Hale Beyza Avcı’nın analizi:
Türkiye’de Eğitim Sistemi bir lütuftan çok dert olma yolunda ilerlemeye devam ediyor. “Eğ” mek fiilinden türetilmiş(1), ismiyle hemhal eğitim sistemini, içine giren insanı ideolojisinde eritme keyfiyetinden arındırmadıkça, bu sistemin içinde “insan” yetiştirme iddiasında bulunamayız.
IvanIllıck’ın söylediği gibi; “Eğitimle ilgili dezavantaj, okul içerisindeki eğitimle giderilemez. Çünkü asıl problem okul kurumunun ta kendisidir.”(2)
Eğitim sistemini şiddetle eleştirirken, okumak deyince ilk aklımıza gelen şeyin okul olması paradoksal bir durum. Bu durum, ülkenin gelişmişlik düzeyinden tutun yılda ortalama 6 saat kitap okunan(3) bir ülkede yaşadığımız gerçeğine kadar pek çok yönden incelenebilir. Ancak ben bunu fıtrat boyutunda ele almak istiyorum.
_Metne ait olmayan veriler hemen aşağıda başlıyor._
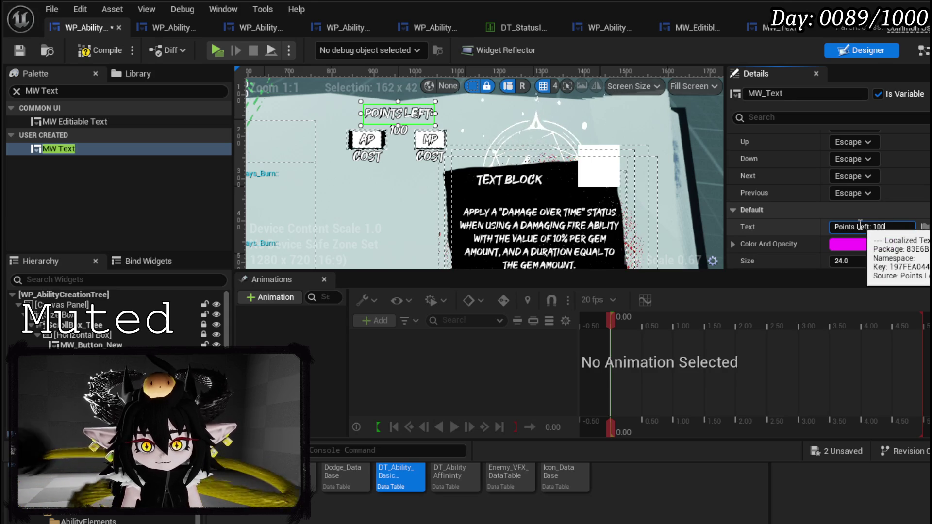
click(101, 51)
click(20, 50)
Move the AP Cost and MP Cost buttons down below Points Left and save
mouse_move(416, 125)
mouse_down()
mouse_move(546, 140)
mouse_move(528, 123)
mouse_up()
İnanıyorum ki insan; fıtratından uzaklaştıkça, önüne sunulan hayatı sorgulamadan, kendisine sunulduğu şekliyle yaşamaya başlar ve zamanla sürüdeki koyundan farksız hale gelir. Farkında olmadan geçen günler içerisinde elde edilen başarılar, mutluluklar ve tüm iyi hissettirmesi beklenen duygular; fıtratından uzaklaşan insanı zaman içinde anlamsızlık noktasına getirir. Ancak böyle bir insan öyle uzak, öyle bihaberdir ki kendisinden ve asıl gerçeklikten; anlamsızlık duygusunu da önüne sunulan sunni yöntemlerle, kötü alışkanlıklar edinerek ya da haz endeksli çözüm yollarına başvurarak bastırma yoluna gider.Ne yazık ki insanların çoğu bu durumda. Bu sebeple öğretmeninden, doktoruna pek çok meslek dalında derman olması beklenirken, dert olan insanlarla muhatap olmak zorunda kalıyoruz.